Dependency hell is real
Many inference frameworks (vLLM, TensorRT-LLM, DeepSpeed-MII) have tightly version-locked dependencies. PyTorch version, CUDA version, driver version, and framework version all need to align. When you want to upgrade a model or try a new quantization approach, you can easily find yourself in a situation where the new model requires a newer framework version that conflicts with something else in your stack.
Containerization helps, but it does not eliminate the problem. It moves it to image build time instead of runtime. Maintaining multiple inference container images for different model families with different dependency requirements becomes a workflow problem of its own.
3. You Cannot Skip Observability
The hardest production incidents to debug are the ones where everything looks fine until you dig into the right layer. LLM inference has three distinct layers that need monitoring, and they surface different classes of problems.
GPU metrics
The hardware layer. GPU utilization, memory utilization, memory bandwidth, PCIe transfer rates, and temperature.
GPU memory is the most critical. LLM inference is extremely memory-bound. Running too close to the memory limit causes the server to start evicting KV cache entries, which degrades throughput non-linearly. You want to know this is happening before users feel it.
# Key GPU metrics to track (via DCGM or nvidia-smi exporter)

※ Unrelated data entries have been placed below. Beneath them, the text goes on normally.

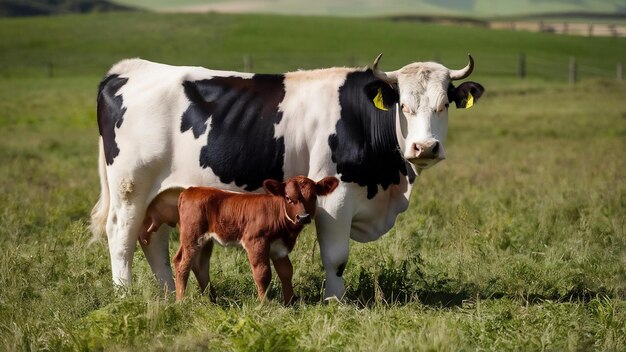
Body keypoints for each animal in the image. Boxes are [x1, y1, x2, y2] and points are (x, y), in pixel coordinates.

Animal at [173, 175, 336, 302]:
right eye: (288, 198)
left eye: (314, 197)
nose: (303, 217)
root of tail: (191, 190)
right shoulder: (256, 241)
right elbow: (262, 273)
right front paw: (265, 304)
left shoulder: (279, 248)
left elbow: (286, 272)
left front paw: (290, 302)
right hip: (192, 236)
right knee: (182, 264)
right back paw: (181, 301)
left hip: (204, 240)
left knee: (199, 264)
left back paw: (212, 299)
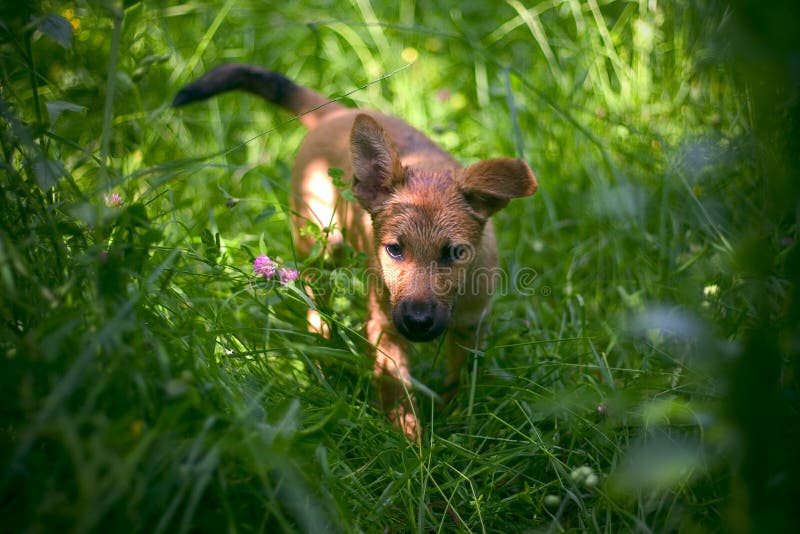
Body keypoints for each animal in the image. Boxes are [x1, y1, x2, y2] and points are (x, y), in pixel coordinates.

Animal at [174, 65, 536, 440]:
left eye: (455, 252)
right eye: (394, 249)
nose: (417, 322)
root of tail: (338, 114)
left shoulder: (471, 325)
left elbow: (462, 382)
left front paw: (457, 422)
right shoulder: (384, 326)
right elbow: (397, 391)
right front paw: (411, 443)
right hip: (319, 253)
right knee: (315, 313)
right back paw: (324, 366)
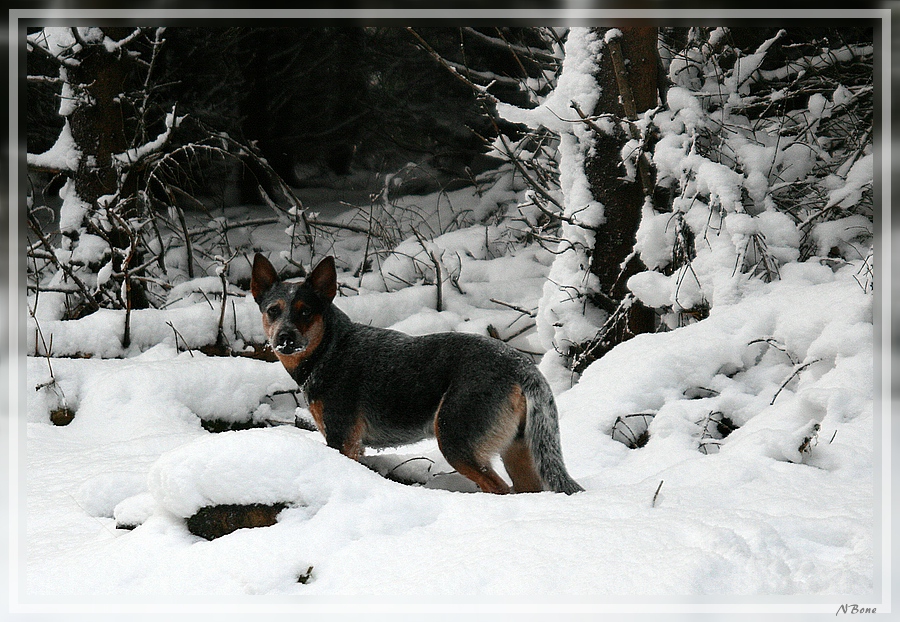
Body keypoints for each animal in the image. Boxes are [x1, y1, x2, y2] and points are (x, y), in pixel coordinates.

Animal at [251, 255, 584, 498]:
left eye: (306, 311)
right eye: (272, 310)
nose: (284, 338)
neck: (329, 350)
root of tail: (522, 366)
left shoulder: (342, 438)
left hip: (455, 438)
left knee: (499, 488)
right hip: (520, 449)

# - DCGM_FI_DEV_GPU_UTIL → GPU compute utilization
# - DCGM_FI_DEV_FB_USED → Framebuffer (VRAM) used
# - DCGM_FI_DEV_MEM_COPY_UTIL → Memory bandwidth utilization
# - DCGM_FI_DEV_NVLINK_BANDWIDTH → NVLink bandwidth (for multi-GPU)
LLM-specific metrics
The model serving layer. This is where most teams have gaps.
Standard infrastructure monitoring has no concept of tokens, prefill, or KV cache. You need metrics that are specific to how LLMs work:
- Time to first token (TTFT): How long before the user sees any output. Directly impacts perceived responsiveness.
- Tokens per second (TPS): Generation throughput. Affects how long multi-turn conversations feel.
- KV cache hit rate: High hit rates mean you are efficiently reusing computation. Low hit rates mean you are doing redundant prefill work.
- Queue wait time: How long requests wait before the model starts processing them. A rising queue is your early warning signal.
# Instrument your inference server to emit these
from prometheus_client import Histogram, Gauge
ttft_histogram = Histogram(
"llm_time_to_first_token_seconds",
"Time from request receipt to first token generated",
buckets=[0.1, 0.25, 0.5, 1.0, 2.5, 5.0, 10.0],
)
kv_cache_utilization = Gauge(
"llm_kv_cache_utilization_ratio",
"Fraction of KV cache currently in use",
)
queue_depth = Gauge(
"llm_request_queue_depth",
"Number of requests waiting for inference",
)
Application performance metrics
The business layer. Requests per second, error rates, end-to-end latency (including your pre/postprocessing pipeline), and downstream impact.
This is where you connect infrastructure health to user experience. A drop in RPS combined with a spike in queue depth tells you you have a capacity problem. A drop in RPS with no change in queue depth and a spike in error rate tells you something upstream broke. These two scenarios look identical in your application logs without the lower-level metrics to differentiate them.
The Common Thread
All three of these challenges share the same root: LLM inference is a new class of infrastructure problem. The playbooks from web services and even from traditional ML serving do not map cleanly onto it. The teams that handle it well treat it as a first-class engineering problem, not an afterthought once the model is good enough.
If your serving layer is held together with duct tape right now, you are not alone. But the longer you wait to address the fundamentals, the more expensive the cleanup becomes.